# Work item
From the graphics driver comments below, reproduce the passage between "Why did ATI" and "their proprietary driver.", inclusive.

Posted Dec 16, 2009 8:30 UTC (Wed) by alankila (guest, #47141) [Link]

I'd like to point out that once the open-source drivers catch up "enough" then fglrx will in all likelihood stop supporting your card. And in my case it took over a year before the open-source driver actually was good enough to replace fglrx for me, so I went a year with horrible 2d performance and very flaky 3d.

I am hoping that with nvidia there will remain the opportunity to use the proprietary driver even if nouveau is able to drive the same thing. More choice is for the better, even choice between free and closed.

The abrupt merging of Nouveau

Posted Dec 19, 2009 14:25 UTC (Sat) by anton (subscriber, #25547) [Link]

Actually ATI released 3D programming information for the r100 and r200 families of graphics chips (powering the graphics cards up to the Radeon 9250) a long time ago, and we have had 3D drivers for these cards for a very long time. Then they changed their policy, and did not release information for their later cards until they were bought by AMD. The r100 and r200 information reportedly helped in reverse engineering the r300/r400 and so we have enjoyed free drivers for these cards with 3D acceleration after a while.

Why did ATI change their policy in the unwelcome direction? Maybe the market force of the free software users is not big enough (or at least ATI management thought so); many Linux users obviously care little for free software and bought Nvidia based on the availability of their proprietary driver.

Why did AMD change the policy in the welcome direction? Apparently the market force of the free software users is big enough for AMD to care, even if ATI didn't.

# Information given
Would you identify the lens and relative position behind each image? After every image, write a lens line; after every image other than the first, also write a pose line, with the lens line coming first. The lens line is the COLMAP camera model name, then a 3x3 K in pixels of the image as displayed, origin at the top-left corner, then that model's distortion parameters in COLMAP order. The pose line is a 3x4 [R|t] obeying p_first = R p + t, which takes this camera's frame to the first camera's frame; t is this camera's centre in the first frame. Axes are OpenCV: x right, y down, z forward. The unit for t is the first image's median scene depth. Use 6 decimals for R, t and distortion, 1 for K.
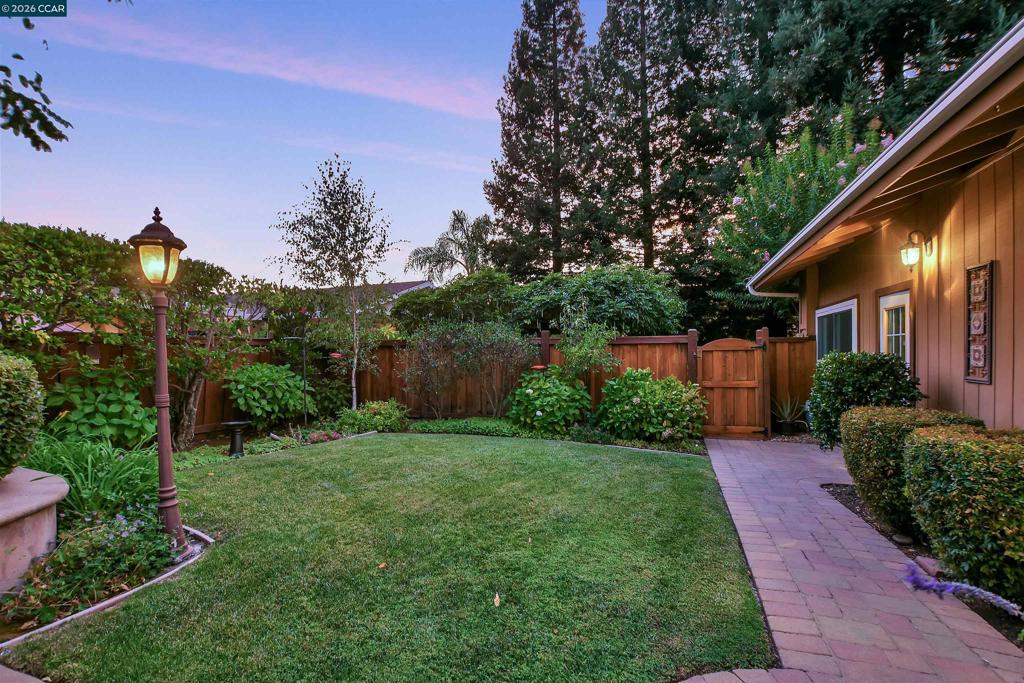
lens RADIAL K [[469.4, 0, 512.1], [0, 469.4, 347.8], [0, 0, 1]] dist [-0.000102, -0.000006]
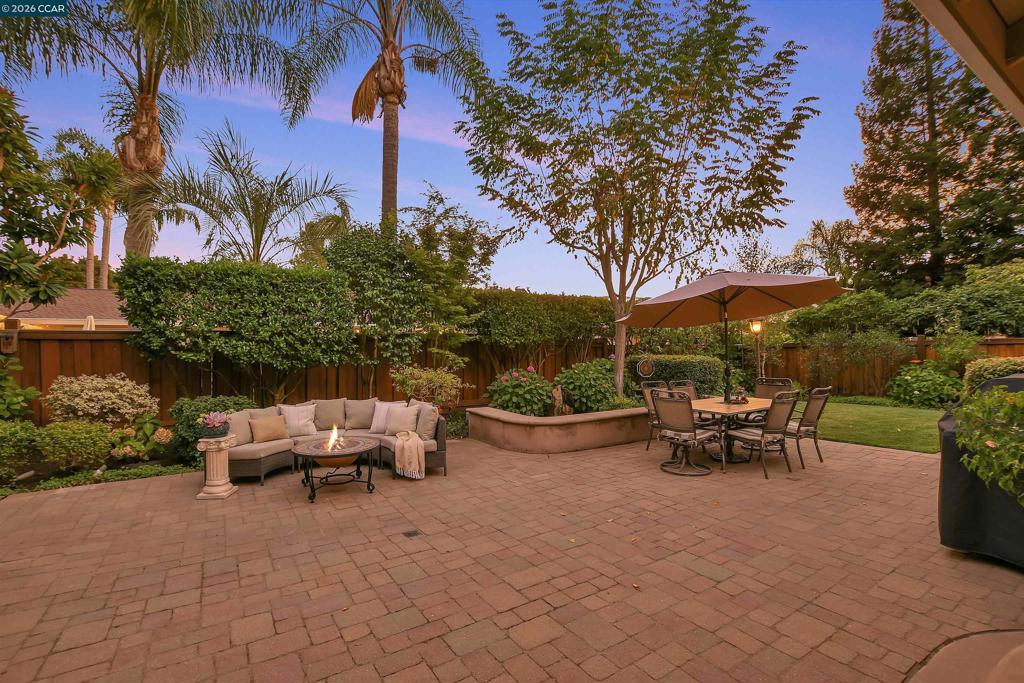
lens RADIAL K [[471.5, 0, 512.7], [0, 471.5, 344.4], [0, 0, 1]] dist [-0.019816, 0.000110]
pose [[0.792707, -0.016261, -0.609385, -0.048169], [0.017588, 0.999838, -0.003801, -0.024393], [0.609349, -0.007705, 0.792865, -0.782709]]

...

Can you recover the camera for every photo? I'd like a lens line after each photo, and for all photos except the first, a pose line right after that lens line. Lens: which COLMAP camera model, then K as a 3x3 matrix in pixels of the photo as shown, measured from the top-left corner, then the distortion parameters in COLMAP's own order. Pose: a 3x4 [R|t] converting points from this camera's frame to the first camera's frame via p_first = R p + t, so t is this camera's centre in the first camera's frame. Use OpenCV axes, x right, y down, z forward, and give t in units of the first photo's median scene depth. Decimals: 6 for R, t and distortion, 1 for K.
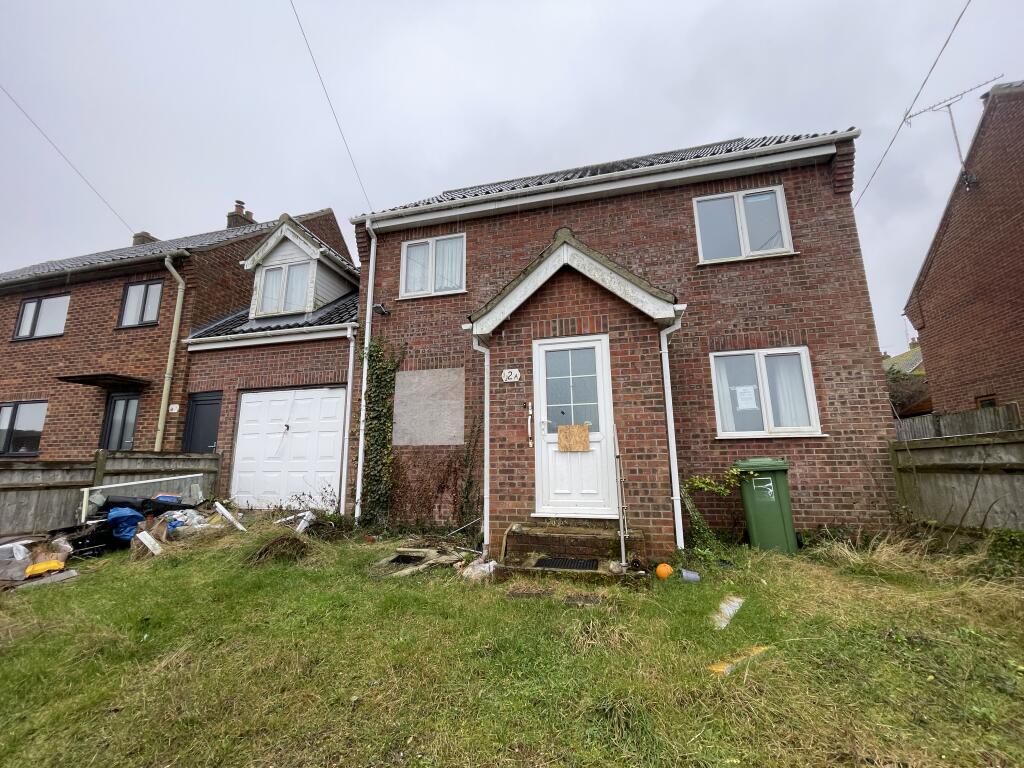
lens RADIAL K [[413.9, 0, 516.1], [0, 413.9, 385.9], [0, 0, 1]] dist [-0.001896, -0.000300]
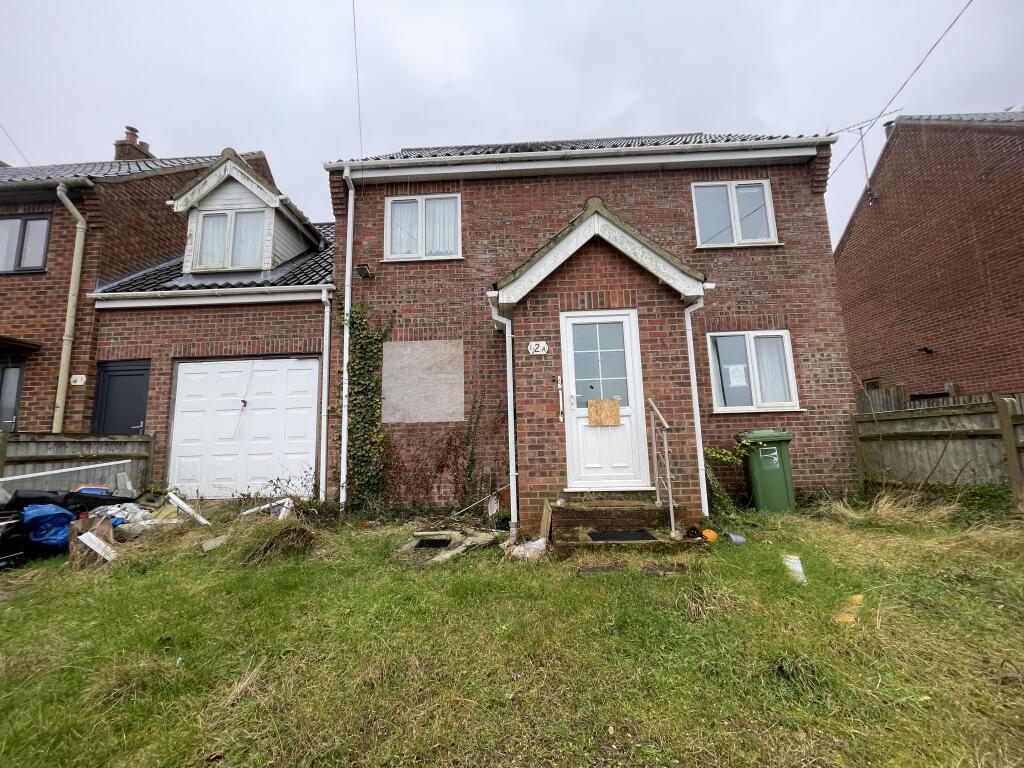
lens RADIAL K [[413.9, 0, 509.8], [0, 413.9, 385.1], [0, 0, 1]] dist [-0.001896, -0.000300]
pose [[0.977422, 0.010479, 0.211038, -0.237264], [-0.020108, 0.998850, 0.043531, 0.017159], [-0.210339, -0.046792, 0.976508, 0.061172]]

* * *

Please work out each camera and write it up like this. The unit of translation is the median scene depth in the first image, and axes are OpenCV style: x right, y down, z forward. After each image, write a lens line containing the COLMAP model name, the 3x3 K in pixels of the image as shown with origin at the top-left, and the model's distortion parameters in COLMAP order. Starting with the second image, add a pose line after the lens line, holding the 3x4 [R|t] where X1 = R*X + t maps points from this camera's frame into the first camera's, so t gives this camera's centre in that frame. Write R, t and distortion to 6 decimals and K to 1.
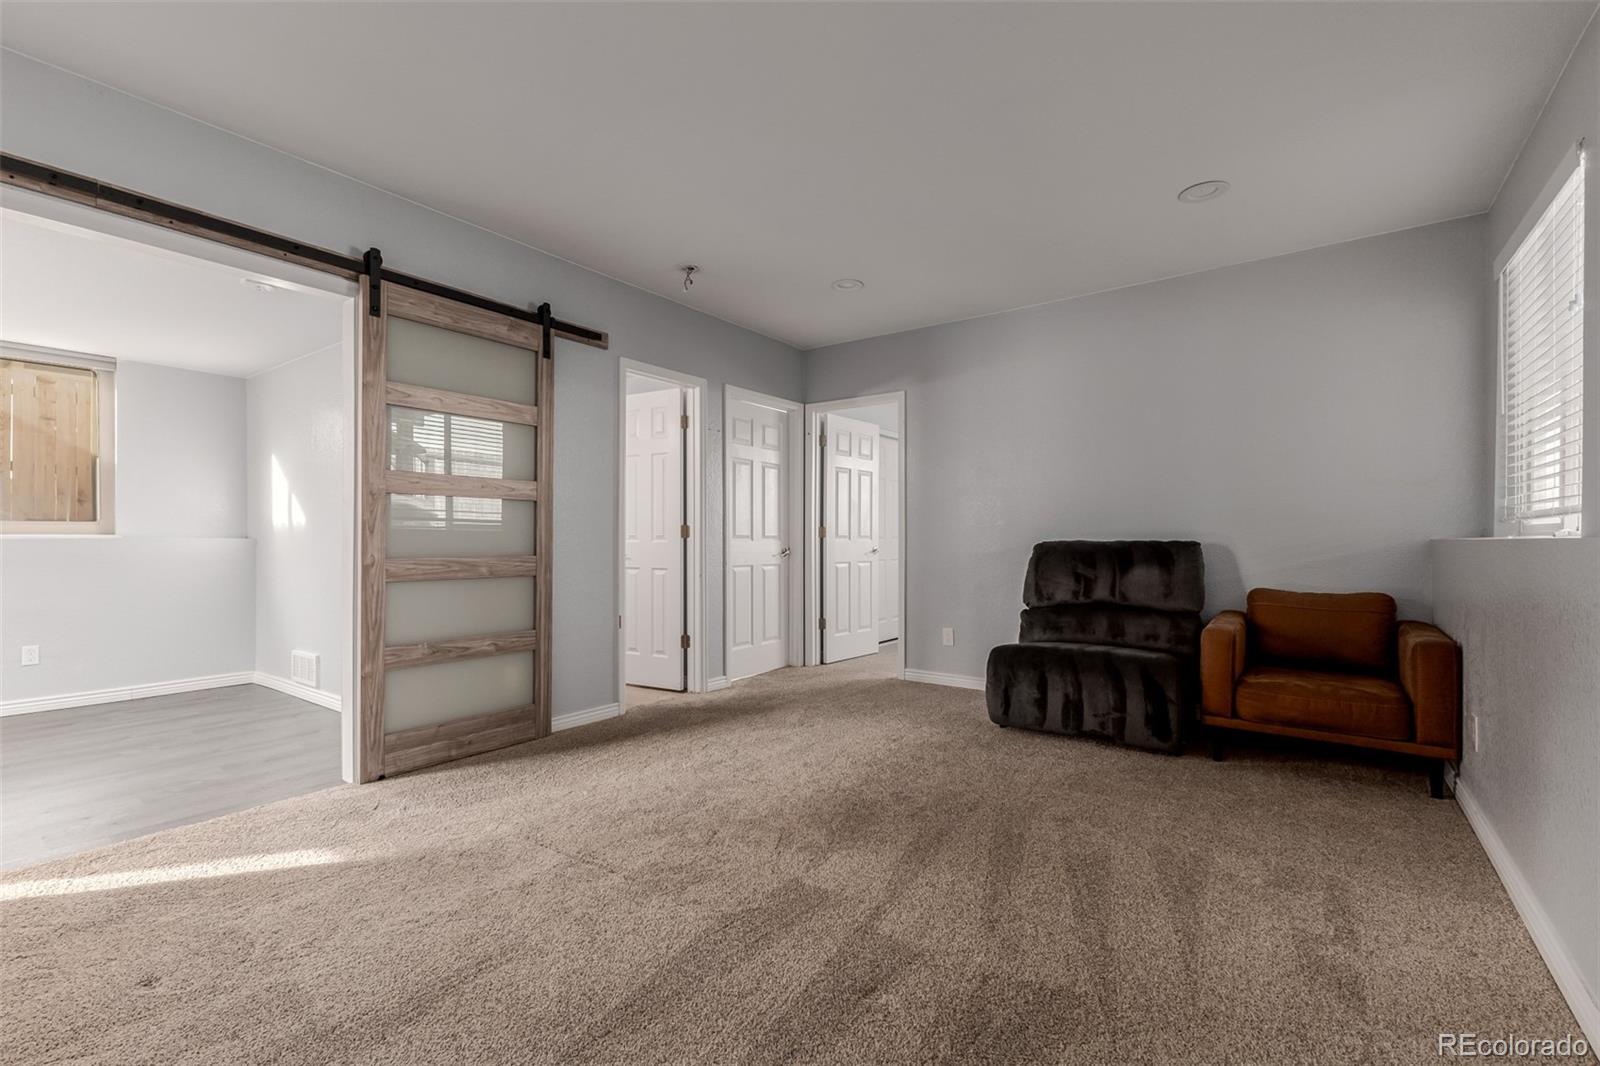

# Answer to this exercise
Why did ATI change their policy in the unwelcome direction? Maybe the market force of the free software users is not big enough (or at least ATI management thought so); many Linux users obviously care little for free software and bought Nvidia based on the availability of their proprietary driver.